# Breeding mice for feeding snakes



## dani11983 (Mar 17, 2007)

How do you breed your mice?

If I were to do it I'd need mice of all ages for feeding and the logistics of it are making my head hurt. What systems do you use? i want to see if its feasible for me with the quantity I need.

Thanks.


----------



## dani11983 (Mar 17, 2007)

No one?


----------



## dani11983 (Mar 17, 2007)

Anyone? This thread is getting lonely!


----------



## bennyvenom (Dec 30, 2009)

i can guarantee if you search this thread topic there is already a few that have asked this and been given answers


----------



## timc20xe (Feb 11, 2011)

how many snakes have you got to feed ? feeding the mice and geting setup is expensive 

tim


----------



## southpython (Feb 18, 2010)

Feeding the mice and setting up a group is NOT exspensive.

1.Get a few lab cages, get a Big bag of Dr.johns. Get a big bag of bedding.

2. Get 3 groups of 1:5. 

3. Then when they are ready they will pop soo many babies out for you it will be unreal.

4. Get 2 Big 50l rubs, make it suitable for mice, then put seperate weaned sexes into each one and grow them up. 

5. When they are grown up, either kill them and freeze them or kill them and feed to the snakes, or feed live if you wish, its none of Our buissniness if you feed live or not. I feed live sometimes to certain snakes.

Trust me the cost of food,bedding is nothing compared to how much the mice will cost from the pet sop/online.


If you set-up the groups right, you will do fine. 

Feel free to ask any questions.


----------



## timc20xe (Feb 11, 2011)

southpython said:


> Feeding the mice and setting up a group is NOT exspensive.
> 
> 1.Get a few lab cages, get a Big bag of Dr.johns.

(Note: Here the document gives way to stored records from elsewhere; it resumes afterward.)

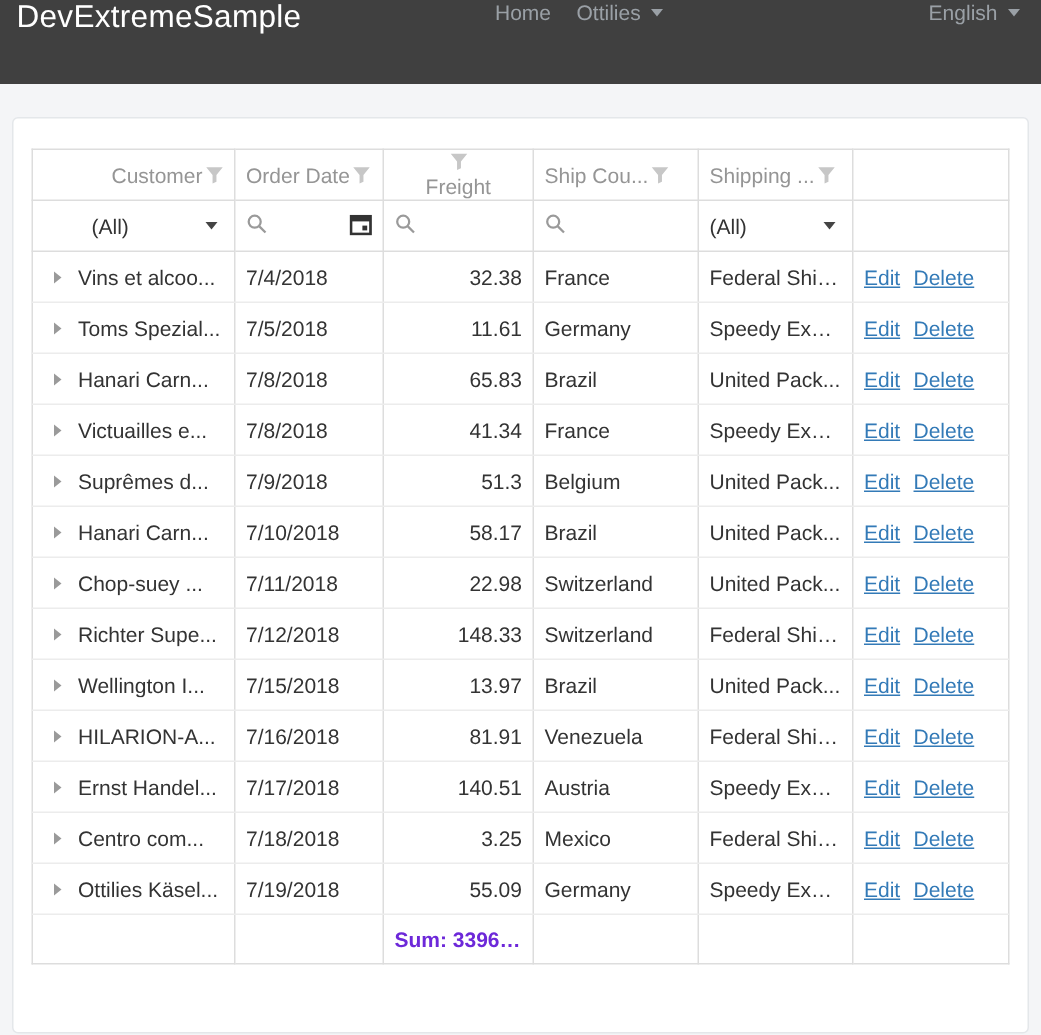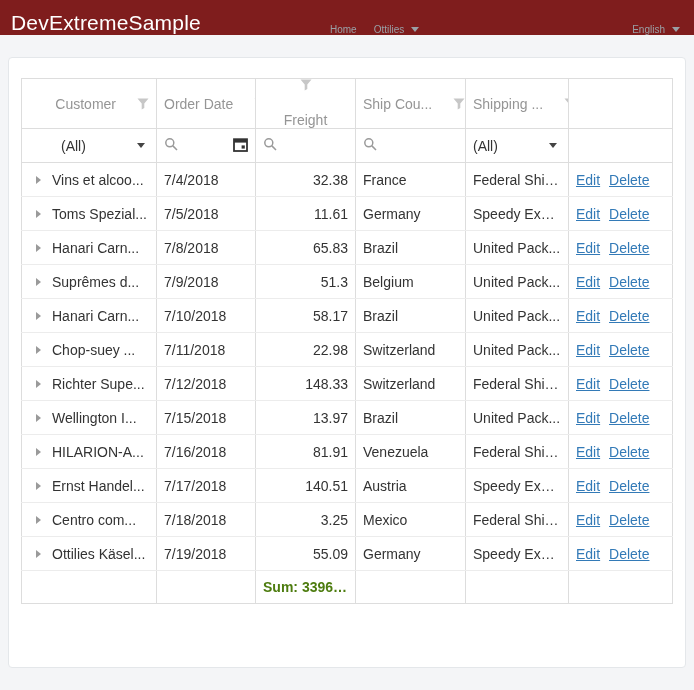--- a/index.html
+++ b/index.html
@@ -13,10 +13,10 @@
   
   .navbar {
     position: relative;
-    height: 35px;
-    background: #7f1d1d;
+    height: 56px;
+    background: #404040;
     display: flex;
-    align-items: flex-end;
+    align-items: flex-start;
   }
   .brand {
     color: #fff;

Get a big bag of bedding.
> 
> ...


 
ive got about 200 mice in my rack , i feed mine pig breeding pellets they eat nearly 25kilo a week , £10.30 a bag , they breed like mad , unless you have a few snakes its realy not worth the hassel for the sake of saving a couple of quid a week 
, i breed mine 1,4 , the rack i made holds catlitter trays what slide in and out , i also have some lab breeding cages 

atb tim


----------



## southpython (Feb 18, 2010)

timc20xe said:


> ive got about 200 mice in my rack , i feed mine pig breeding pellets they eat nearly 25kilo a week , £10.30 a bag , they breed like mad , unless you have a few snakes its realy not worth the hassel for the sake of saving a couple of quid a week
> , i breed mine 1,4 , the rack i made holds catlitter trays what slide in and out , i also have some lab breeding cages
> 
> atb tim


Until recently i used to breed and sell alot of rodents. But 4 months back i killed them all and sold them on as frozen food. Im going to start up but 3 times bigger in a couple of months.

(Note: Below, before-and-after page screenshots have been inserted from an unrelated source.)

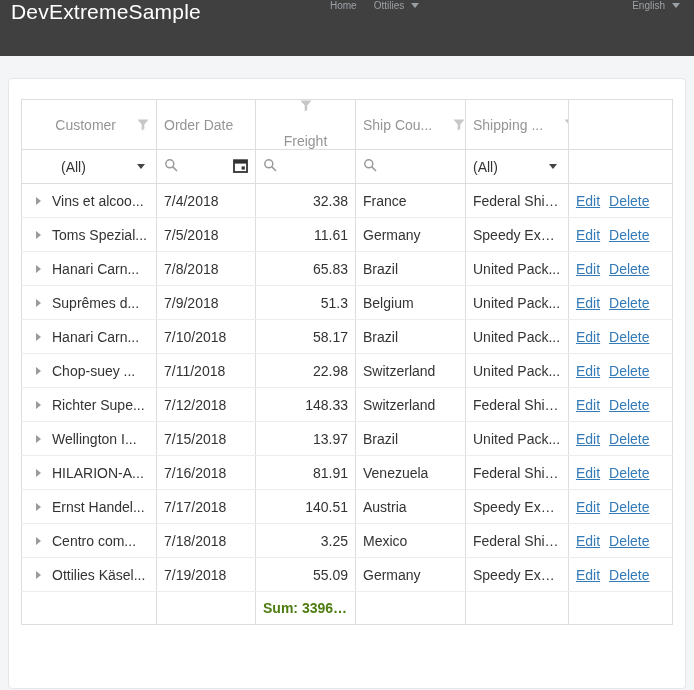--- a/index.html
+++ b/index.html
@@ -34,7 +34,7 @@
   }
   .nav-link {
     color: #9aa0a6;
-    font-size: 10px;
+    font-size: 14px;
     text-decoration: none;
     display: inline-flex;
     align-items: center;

If you breed them to sell them too then it pays for all the cost and then you get the rodents for 0.


----------



## timc20xe (Feb 11, 2011)

southpython said:


> Until recently i used to breed and sell alot of rodents. But 4 months back i killed them all and sold them on as frozen food. Im going to start up but 3 times bigger in a couple of months.
> 
> If you breed them to sell them too then it pays for all the cost and then you get the rodents for 0.


 
i will be selling them when i have got about 600 breeders , so it will cover its self then alright ,

i suppose if you are just breeding a few then you can always feed them on scap food and stale bread and stuff , 

its surprising how much they can bloody eat :bash:

atb tim


----------



## southpython (Feb 18, 2010)

timc20xe said:


> i will be selling them when i have got about 600 breeders , so it will cover its self then alright ,
> 
> i suppose if you are just breeding a few then you can always feed them on scap food and stale bread and stuff ,
> 
> ...


 :2thumb:


----------



## dani11983 (Mar 17, 2007)

I'd never live feed. I've got about 20 corns, the whole range of sizes. I like the RUB idea.


----------



## timc20xe (Feb 11, 2011)

dani11983 said:


> I'd never live feed. I've got about 20 corns, the whole range of sizes. I like the RUB idea.


 
you are going to want about 50 breeders to keep 20 corns fed and to keep some stock :2thumb:

tim


----------



## southpython (Feb 18, 2010)

dani11983 said:


> I'd never live feed. I've got about 20 corns, the whole range of sizes. I like the RUB idea.


Your welcome for the information..................


----------



## pigglywiggly (Jul 19, 2008)

i have a similar number of worms and have 10 boxes with 1.2 in each and i get enough to keep me going most of the time.
i feed them on rolled oats/dog food/rabbit mix/sow nuts.
whatevers on offer at the time


----------



## dani11983 (Mar 17, 2007)

timc20xe said:


> you are going to want about 50 breeders to keep 20 corns fed and to keep some stock :2thumb:
> 
> tim


About 15 cages in a ratio of 1.3 should be ok then?



southpython said:


> Your welcome for the information..................


Thanks again and one more question: What do you feed them on and roughly what does it cost?


----------



## southpython (Feb 18, 2010)

dani11983 said:


> Thanks again and one more question: What do you feed them on and roughly what does it cost?


Your welcome, Dr.Johns silver dog food. £12 a bag  or £8. dont remember lol. good luck with them


----------